Dr. rer. nat. Jan Blochwitz-Nimoth
Festzuhalten ist: Die Dotierung in den organischen Materialien zu dem Zweck, die Leitfähigkeit einzustellen, ist relativ universell, sodass man viele verschiedene Anwendungsmöglichkeiten hat. Wir stehen hier für zwei Anwendungen: Martin Pfeiffer als Heliatek-Mitgründer und für die Solarzellentechnologie und ich als Novaled-Mitgründer für OLED (Organische Licht emittierende Dioden) für Licht-, aber auch für Displayanwendungen. Es gibt ja auch noch weitere Ideen mit organischen Halbleitern in der reinen Elektronik, die wir verfolgen. Und bei jedem Thema ist es das Gleiche: Mal geht es richtig gut voran, mal sind alle Entwicklungen langsamer.
Dr. rer. nat. Martin Pfeiffer
Im OLED-Bereich ging es schneller voran. Es zeigt sich immer wieder, dass es leichter ist, Energie zu verbrauchen, als sie zu gewinnen.
Kommen wir zu den OLEDs. Sie sind ja ein konkrete Ergebnis dessen, was Sie als Entwicklungsarbeit begonnen haben. Mit ihnen soll ein „neues Lichtzeitalter“ beginnen, sagt das Marketing. Was genau sind OLEDs, und was können sie?
Dr. rer. nat. Jan Blochwitz-Nimoth
OLEDs in der Anwendung für Leuchten sind die einzige große effiziente flächige Lichtquelle, die es gibt. Mit dem „neuen Lichtzeitalter“ sind die sogenannten Solid-State-Lichtlösungen gemeint, also Feststoff- beziehungsweise Festkörperlichtlösungen. Davon gibt es zwei Vertreter: LEDs und OLEDs.

◆ ◆ ◆ ◆ ◆

Entscheiden Sie für jede der folgenden Aussagen, ob sie mit dem Textauszug übereinstimmt, und belegen Sie Ihr Ja oder Nein mit den maßgeblichen Worten des Textauszugs im genauen Wortlaut: (a) Jan Blochwitz-Nimoth ist Mitgründer von Novaled. (b) Im Bereich der Solarzellen ging die Entwicklung schneller voran als im OLED-Bereich. (c) Die Solid-State-Lichtlösungen haben zwei Vertreter, nämlich LEDs und OLEDs.

> [Vorliegende Einträge]:
◆ ◆ ◆ ◆ ◆

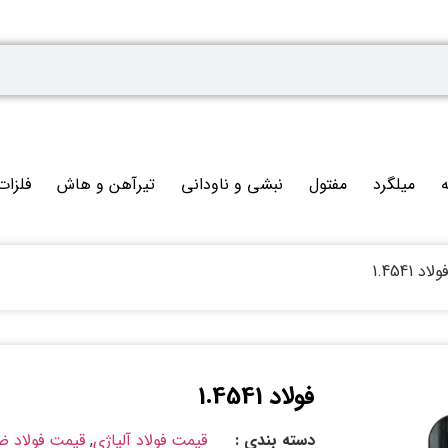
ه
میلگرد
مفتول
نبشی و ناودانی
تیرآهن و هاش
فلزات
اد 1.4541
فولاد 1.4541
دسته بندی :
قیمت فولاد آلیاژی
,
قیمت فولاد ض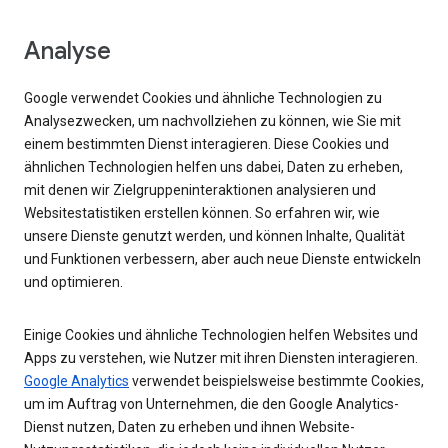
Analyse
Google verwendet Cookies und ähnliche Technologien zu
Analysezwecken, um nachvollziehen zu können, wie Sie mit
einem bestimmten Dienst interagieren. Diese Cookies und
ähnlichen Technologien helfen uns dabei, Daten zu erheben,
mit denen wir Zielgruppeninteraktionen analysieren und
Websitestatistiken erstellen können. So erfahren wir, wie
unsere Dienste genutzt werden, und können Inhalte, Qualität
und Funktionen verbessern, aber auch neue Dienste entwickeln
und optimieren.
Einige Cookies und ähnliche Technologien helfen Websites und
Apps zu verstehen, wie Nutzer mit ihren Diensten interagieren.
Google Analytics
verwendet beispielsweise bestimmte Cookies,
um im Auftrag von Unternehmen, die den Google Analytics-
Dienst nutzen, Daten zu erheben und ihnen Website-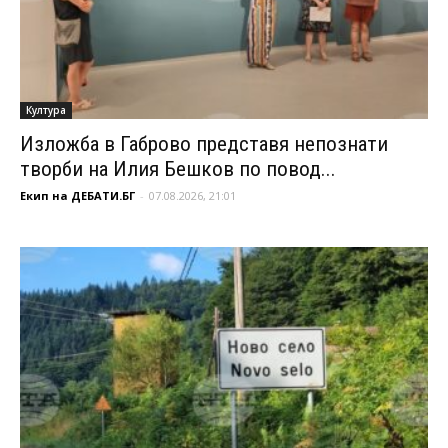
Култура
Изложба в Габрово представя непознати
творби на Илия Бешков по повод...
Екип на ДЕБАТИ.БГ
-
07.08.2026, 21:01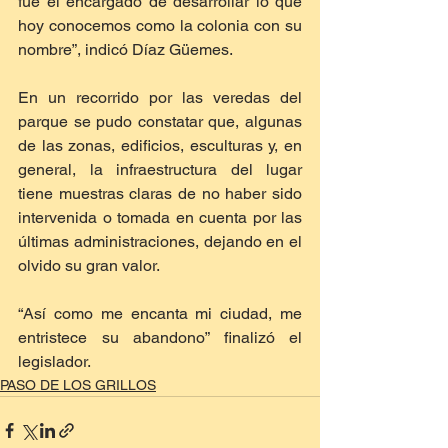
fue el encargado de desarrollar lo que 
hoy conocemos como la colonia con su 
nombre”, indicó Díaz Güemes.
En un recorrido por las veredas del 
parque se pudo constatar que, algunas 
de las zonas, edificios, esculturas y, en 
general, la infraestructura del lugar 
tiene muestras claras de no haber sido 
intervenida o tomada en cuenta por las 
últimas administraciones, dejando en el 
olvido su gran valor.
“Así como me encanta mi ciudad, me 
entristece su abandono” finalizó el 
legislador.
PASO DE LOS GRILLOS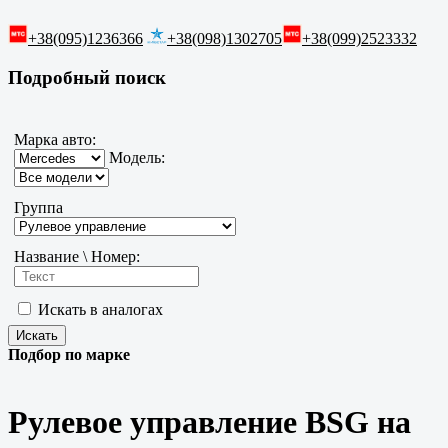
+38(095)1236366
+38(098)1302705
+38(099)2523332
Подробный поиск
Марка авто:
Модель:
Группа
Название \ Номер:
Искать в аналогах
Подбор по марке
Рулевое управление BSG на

◆ ◆ ◆ ◆ ◆

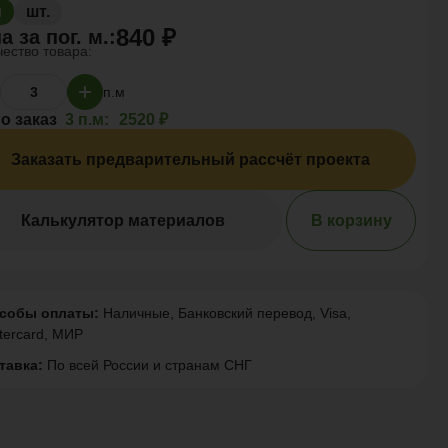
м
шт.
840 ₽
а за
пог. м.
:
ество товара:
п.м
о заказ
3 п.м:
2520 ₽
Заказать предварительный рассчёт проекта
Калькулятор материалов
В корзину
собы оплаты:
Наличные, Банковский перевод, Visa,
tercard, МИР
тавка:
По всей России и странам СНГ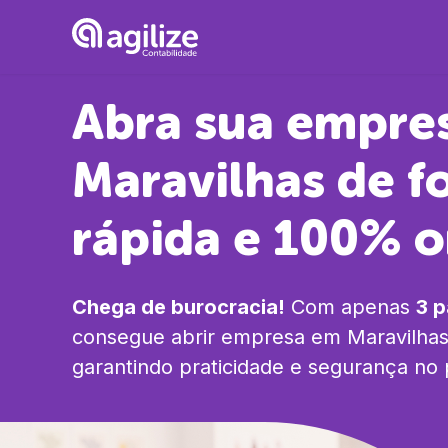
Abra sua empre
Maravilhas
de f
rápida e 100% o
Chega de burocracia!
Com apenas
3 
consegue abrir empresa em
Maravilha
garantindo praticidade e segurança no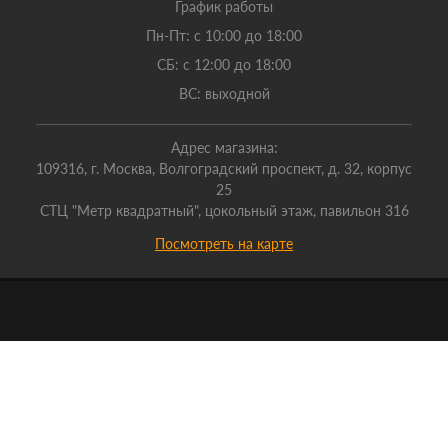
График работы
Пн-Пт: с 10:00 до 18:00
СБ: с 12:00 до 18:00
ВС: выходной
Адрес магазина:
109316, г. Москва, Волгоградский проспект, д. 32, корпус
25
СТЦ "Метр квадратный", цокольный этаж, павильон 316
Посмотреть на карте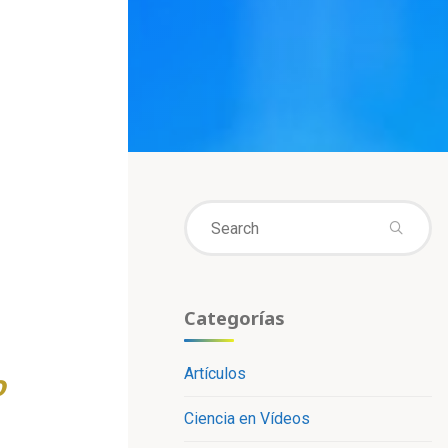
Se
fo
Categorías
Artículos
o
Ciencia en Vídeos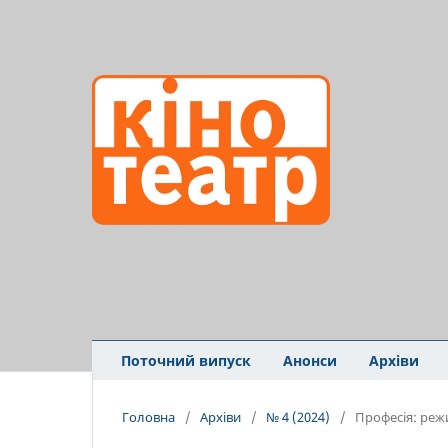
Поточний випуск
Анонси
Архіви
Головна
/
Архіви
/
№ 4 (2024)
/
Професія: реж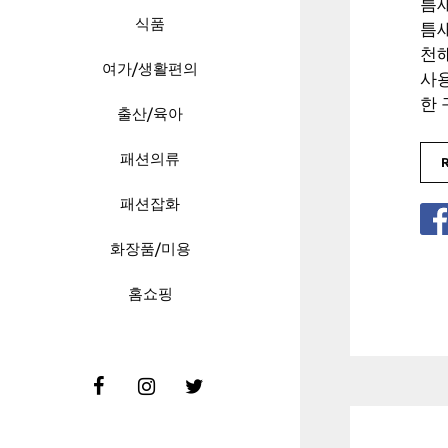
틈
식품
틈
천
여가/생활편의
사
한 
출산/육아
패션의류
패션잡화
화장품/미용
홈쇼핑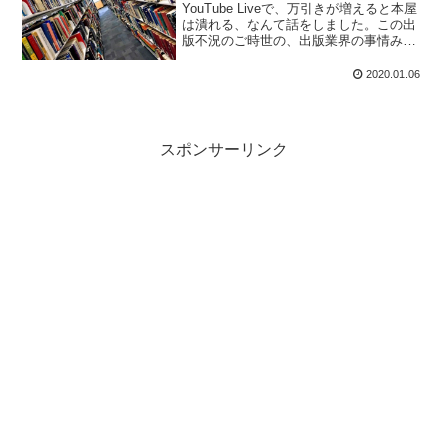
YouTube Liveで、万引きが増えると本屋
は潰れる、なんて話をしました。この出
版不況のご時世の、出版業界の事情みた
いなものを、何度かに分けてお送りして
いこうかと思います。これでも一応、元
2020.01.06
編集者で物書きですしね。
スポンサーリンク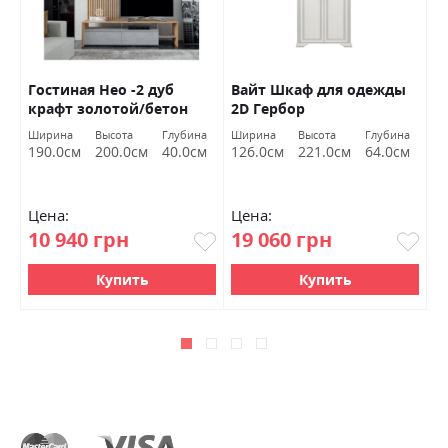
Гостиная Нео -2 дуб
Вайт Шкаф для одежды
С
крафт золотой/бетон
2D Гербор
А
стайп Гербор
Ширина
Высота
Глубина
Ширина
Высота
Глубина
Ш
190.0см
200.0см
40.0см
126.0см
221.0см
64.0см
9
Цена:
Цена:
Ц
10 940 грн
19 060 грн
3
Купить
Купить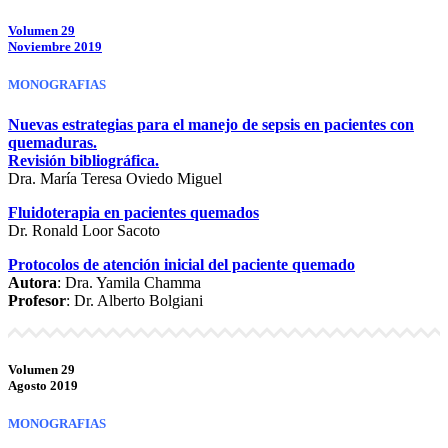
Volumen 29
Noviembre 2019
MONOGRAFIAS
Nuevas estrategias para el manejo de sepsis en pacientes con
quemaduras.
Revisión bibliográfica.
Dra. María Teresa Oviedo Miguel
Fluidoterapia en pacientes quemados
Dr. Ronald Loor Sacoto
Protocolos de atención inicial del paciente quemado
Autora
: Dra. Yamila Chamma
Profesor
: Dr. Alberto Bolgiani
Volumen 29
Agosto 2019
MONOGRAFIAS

◆ ◆ ◆ ◆ ◆

> [Lösung der Aufgabe]:
(a) Ja: „ich als Novaled-Mitgründer für OLED“
(b) Nein: „Im OLED-Bereich ging es schneller voran.“
(c) Ja: „Davon gibt es zwei Vertreter: LEDs und OLEDs.“